WHAT NEEDS TO BE DONE:
Every line of the entries that holds the word "Left" is to be copied.

*** SUPPLIED INFORMATION ***

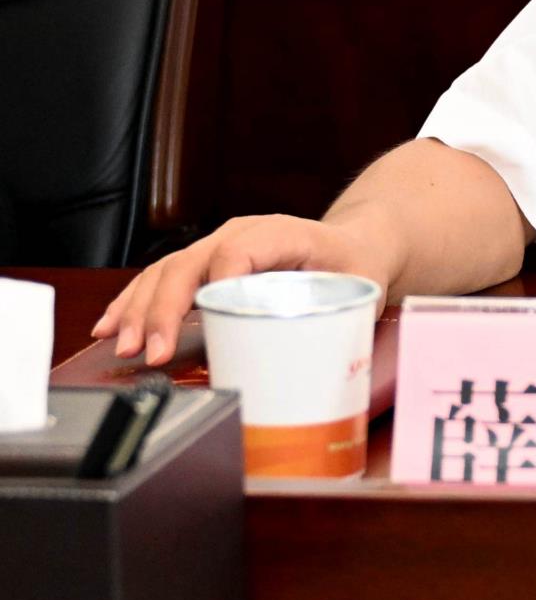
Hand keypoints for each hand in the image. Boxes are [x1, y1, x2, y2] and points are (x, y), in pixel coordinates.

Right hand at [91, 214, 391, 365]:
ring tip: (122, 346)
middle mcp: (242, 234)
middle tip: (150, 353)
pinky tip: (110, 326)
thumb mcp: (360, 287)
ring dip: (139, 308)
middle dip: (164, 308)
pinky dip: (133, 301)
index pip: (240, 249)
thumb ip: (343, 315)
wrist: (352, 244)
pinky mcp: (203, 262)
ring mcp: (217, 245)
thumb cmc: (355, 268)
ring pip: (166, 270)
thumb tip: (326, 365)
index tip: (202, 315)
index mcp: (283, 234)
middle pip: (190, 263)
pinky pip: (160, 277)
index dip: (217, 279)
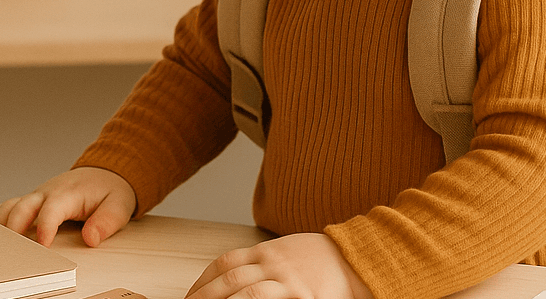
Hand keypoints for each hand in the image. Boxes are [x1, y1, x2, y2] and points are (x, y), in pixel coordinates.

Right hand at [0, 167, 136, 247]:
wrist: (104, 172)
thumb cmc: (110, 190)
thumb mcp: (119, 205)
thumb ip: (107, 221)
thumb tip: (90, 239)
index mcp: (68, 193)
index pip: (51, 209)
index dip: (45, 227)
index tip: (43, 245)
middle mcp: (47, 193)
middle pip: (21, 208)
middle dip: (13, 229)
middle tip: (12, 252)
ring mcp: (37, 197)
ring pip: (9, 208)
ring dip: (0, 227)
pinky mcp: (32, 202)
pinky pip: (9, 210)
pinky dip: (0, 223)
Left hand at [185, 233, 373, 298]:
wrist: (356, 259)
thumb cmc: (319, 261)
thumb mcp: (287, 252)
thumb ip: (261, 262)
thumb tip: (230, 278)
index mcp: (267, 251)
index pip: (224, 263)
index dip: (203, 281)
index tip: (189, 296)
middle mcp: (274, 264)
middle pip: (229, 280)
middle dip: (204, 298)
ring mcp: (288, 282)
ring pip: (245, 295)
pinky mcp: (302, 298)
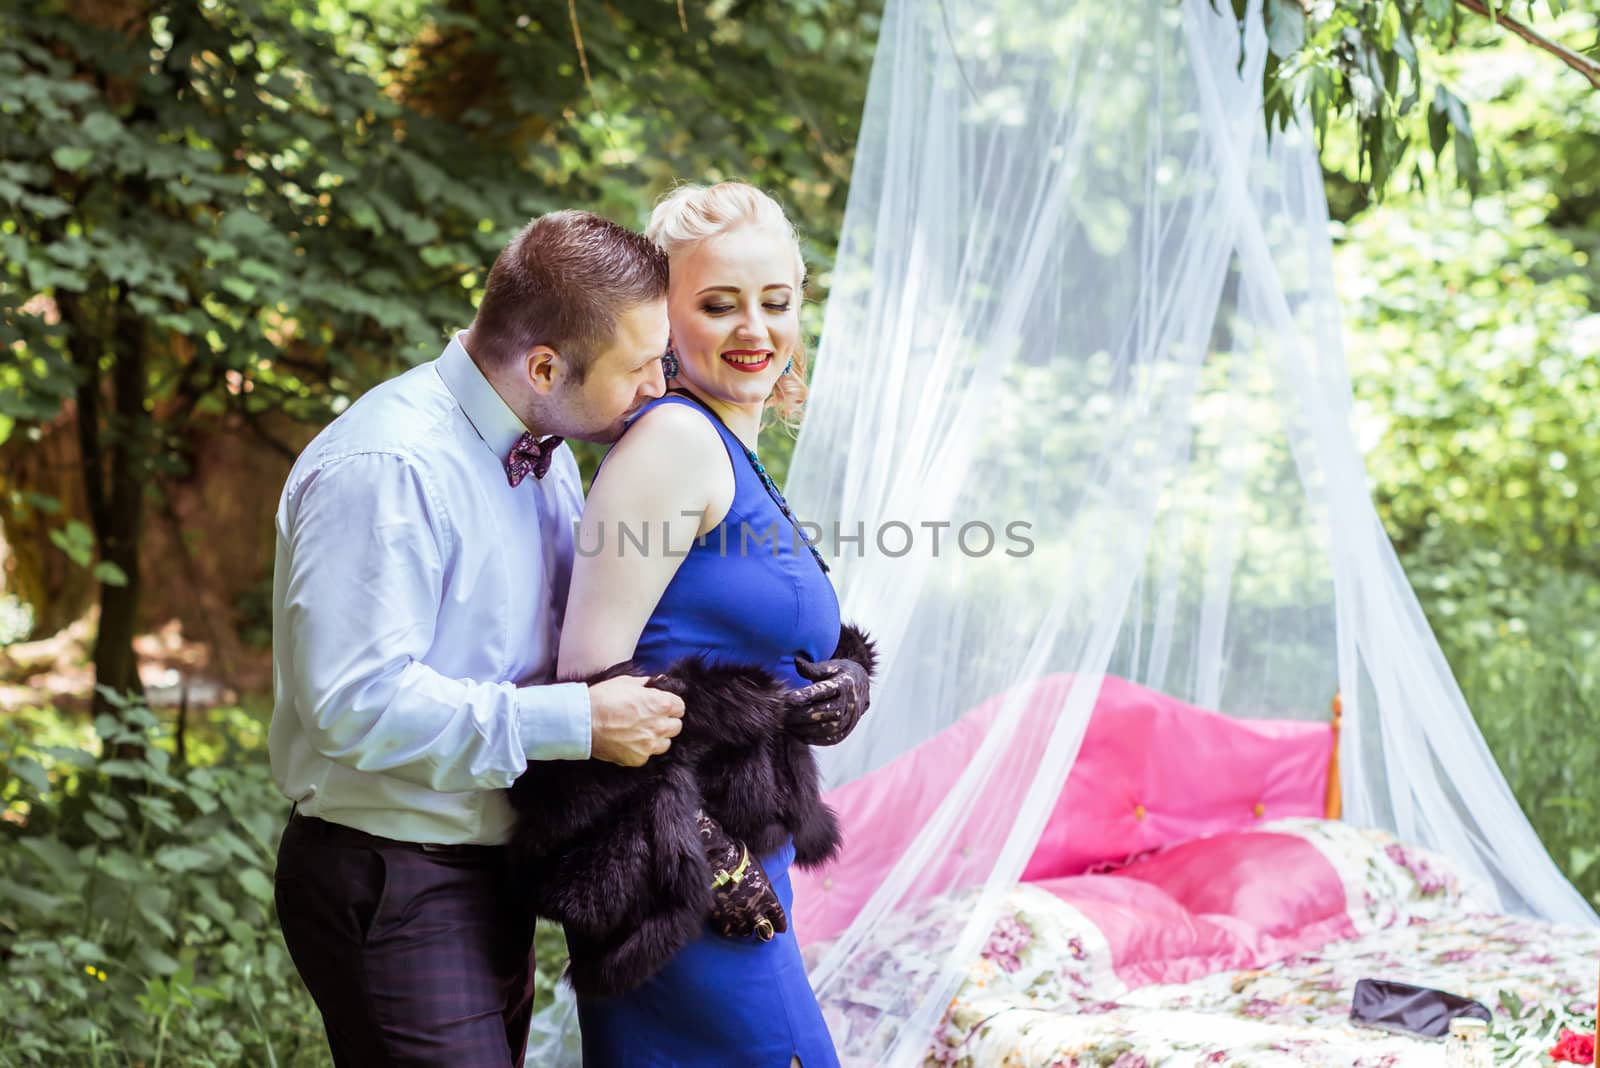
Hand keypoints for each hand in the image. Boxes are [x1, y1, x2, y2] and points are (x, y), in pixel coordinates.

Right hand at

*** End of SUPPLIED INFORMATION ***
*** SUPPLIED INFORMATION ***

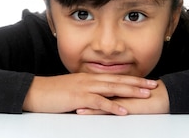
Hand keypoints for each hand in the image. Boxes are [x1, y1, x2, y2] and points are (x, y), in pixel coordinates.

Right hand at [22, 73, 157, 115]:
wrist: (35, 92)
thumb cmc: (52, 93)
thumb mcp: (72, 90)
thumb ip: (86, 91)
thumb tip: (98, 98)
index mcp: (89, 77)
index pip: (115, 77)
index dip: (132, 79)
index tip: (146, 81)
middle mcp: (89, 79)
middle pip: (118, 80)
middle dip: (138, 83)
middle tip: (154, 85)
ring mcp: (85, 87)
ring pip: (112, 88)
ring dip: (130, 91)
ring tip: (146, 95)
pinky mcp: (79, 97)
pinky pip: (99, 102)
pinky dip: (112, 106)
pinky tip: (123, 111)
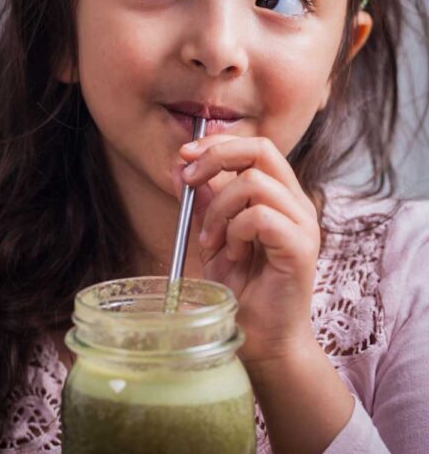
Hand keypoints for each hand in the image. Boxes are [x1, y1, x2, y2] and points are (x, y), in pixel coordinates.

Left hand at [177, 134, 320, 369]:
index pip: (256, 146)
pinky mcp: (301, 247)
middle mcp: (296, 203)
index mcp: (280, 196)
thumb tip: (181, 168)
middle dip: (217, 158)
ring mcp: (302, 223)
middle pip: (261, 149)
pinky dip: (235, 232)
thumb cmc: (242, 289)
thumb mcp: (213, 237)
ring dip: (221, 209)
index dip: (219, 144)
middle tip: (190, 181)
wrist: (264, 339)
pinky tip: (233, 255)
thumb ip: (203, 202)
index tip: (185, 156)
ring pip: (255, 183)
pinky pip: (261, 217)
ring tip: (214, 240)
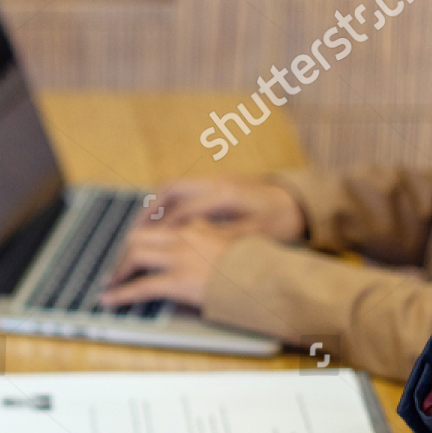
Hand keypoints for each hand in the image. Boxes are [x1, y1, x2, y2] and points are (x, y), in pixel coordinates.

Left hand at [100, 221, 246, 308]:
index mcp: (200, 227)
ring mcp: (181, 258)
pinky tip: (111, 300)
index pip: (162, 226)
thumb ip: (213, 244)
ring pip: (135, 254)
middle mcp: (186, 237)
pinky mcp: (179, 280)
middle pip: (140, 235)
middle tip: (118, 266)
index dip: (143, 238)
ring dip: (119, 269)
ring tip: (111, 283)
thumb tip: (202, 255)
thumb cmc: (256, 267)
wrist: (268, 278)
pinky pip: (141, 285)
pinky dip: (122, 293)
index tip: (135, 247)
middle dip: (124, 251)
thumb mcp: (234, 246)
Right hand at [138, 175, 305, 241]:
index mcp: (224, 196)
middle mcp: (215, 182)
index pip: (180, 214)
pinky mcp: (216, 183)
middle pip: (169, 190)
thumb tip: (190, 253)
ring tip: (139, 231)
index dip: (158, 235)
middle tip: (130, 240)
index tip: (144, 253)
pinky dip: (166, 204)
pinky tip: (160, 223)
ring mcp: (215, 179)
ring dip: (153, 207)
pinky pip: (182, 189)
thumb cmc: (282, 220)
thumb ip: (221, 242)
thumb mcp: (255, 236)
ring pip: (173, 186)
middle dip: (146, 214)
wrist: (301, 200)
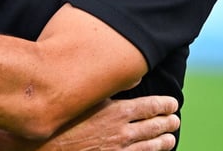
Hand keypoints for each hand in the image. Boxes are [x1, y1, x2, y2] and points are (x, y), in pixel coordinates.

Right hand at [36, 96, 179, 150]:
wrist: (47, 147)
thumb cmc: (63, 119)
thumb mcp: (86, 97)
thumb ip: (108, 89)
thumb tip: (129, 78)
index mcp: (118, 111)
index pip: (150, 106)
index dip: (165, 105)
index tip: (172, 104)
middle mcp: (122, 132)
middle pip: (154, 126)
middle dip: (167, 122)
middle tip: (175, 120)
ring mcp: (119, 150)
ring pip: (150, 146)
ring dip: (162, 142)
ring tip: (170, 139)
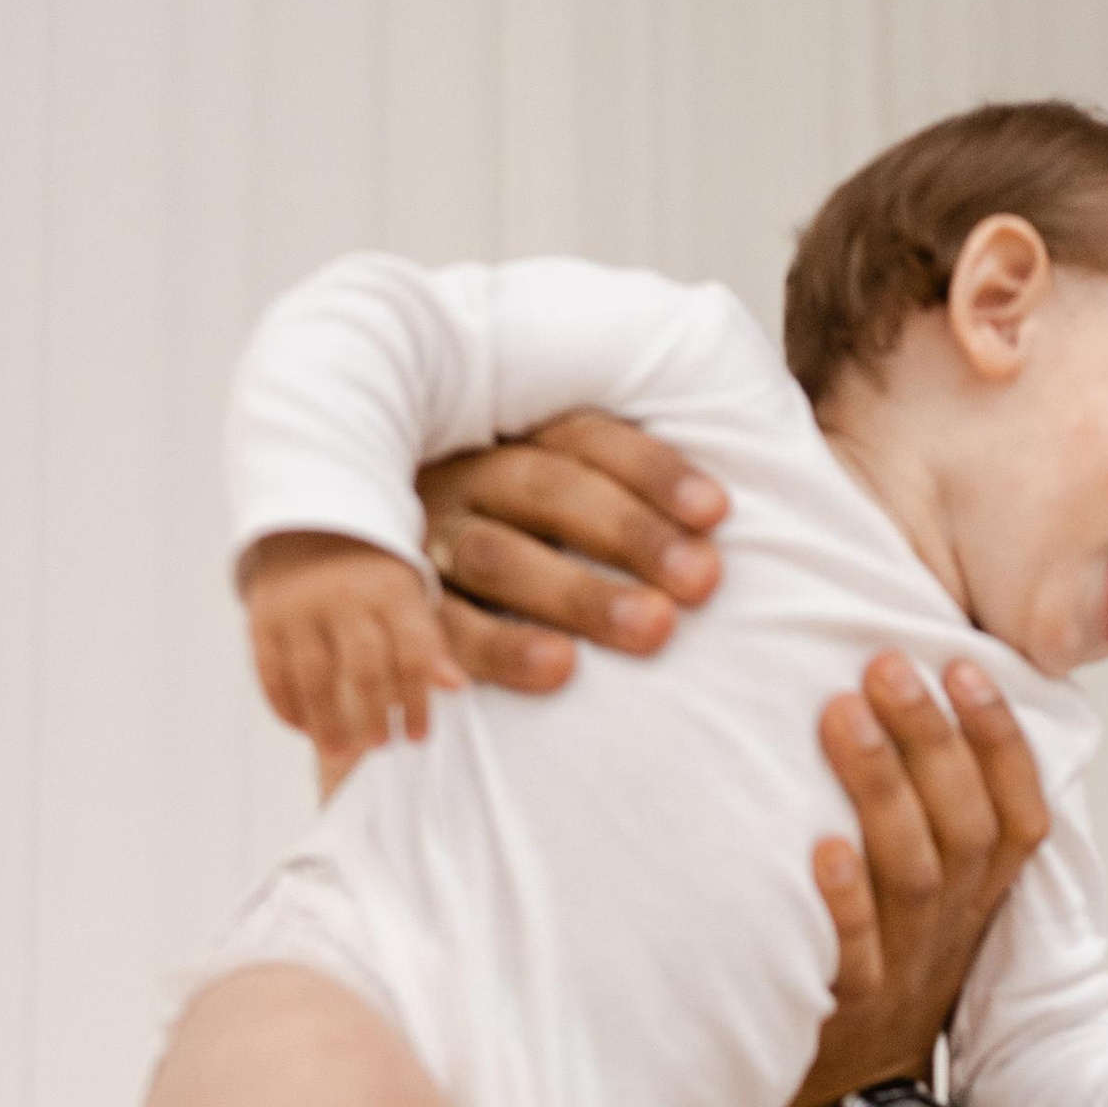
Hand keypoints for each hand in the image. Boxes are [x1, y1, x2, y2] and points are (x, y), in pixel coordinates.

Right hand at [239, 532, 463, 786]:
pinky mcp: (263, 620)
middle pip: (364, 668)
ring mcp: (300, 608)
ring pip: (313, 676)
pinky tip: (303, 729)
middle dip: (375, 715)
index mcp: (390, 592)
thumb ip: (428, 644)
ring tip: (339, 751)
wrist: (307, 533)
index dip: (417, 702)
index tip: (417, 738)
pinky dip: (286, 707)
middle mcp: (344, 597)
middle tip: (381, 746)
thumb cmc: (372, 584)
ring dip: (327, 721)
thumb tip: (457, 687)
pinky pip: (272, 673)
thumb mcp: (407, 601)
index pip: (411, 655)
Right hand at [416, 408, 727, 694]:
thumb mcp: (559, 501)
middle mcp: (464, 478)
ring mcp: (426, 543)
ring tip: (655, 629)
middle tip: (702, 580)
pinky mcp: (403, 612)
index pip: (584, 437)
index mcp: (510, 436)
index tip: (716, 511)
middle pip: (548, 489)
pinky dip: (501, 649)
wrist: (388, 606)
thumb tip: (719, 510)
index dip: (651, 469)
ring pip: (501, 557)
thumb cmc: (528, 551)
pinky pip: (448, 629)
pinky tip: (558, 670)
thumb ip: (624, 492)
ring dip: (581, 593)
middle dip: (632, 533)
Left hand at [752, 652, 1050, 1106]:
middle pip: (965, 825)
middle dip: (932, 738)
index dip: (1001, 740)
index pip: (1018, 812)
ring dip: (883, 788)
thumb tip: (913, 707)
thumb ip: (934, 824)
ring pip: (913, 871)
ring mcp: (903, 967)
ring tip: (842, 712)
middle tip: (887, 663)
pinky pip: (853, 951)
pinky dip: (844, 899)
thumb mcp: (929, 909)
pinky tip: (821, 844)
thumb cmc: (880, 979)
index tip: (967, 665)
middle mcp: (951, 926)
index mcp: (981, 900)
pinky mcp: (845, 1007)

*** End of SUPPLIED INFORMATION ***

RESULT:
Left hand at [185, 233, 373, 298]:
Left hand at [177, 134, 320, 369]:
Left hand at [100, 221, 246, 308]:
Left hand at [752, 652, 1050, 1106]:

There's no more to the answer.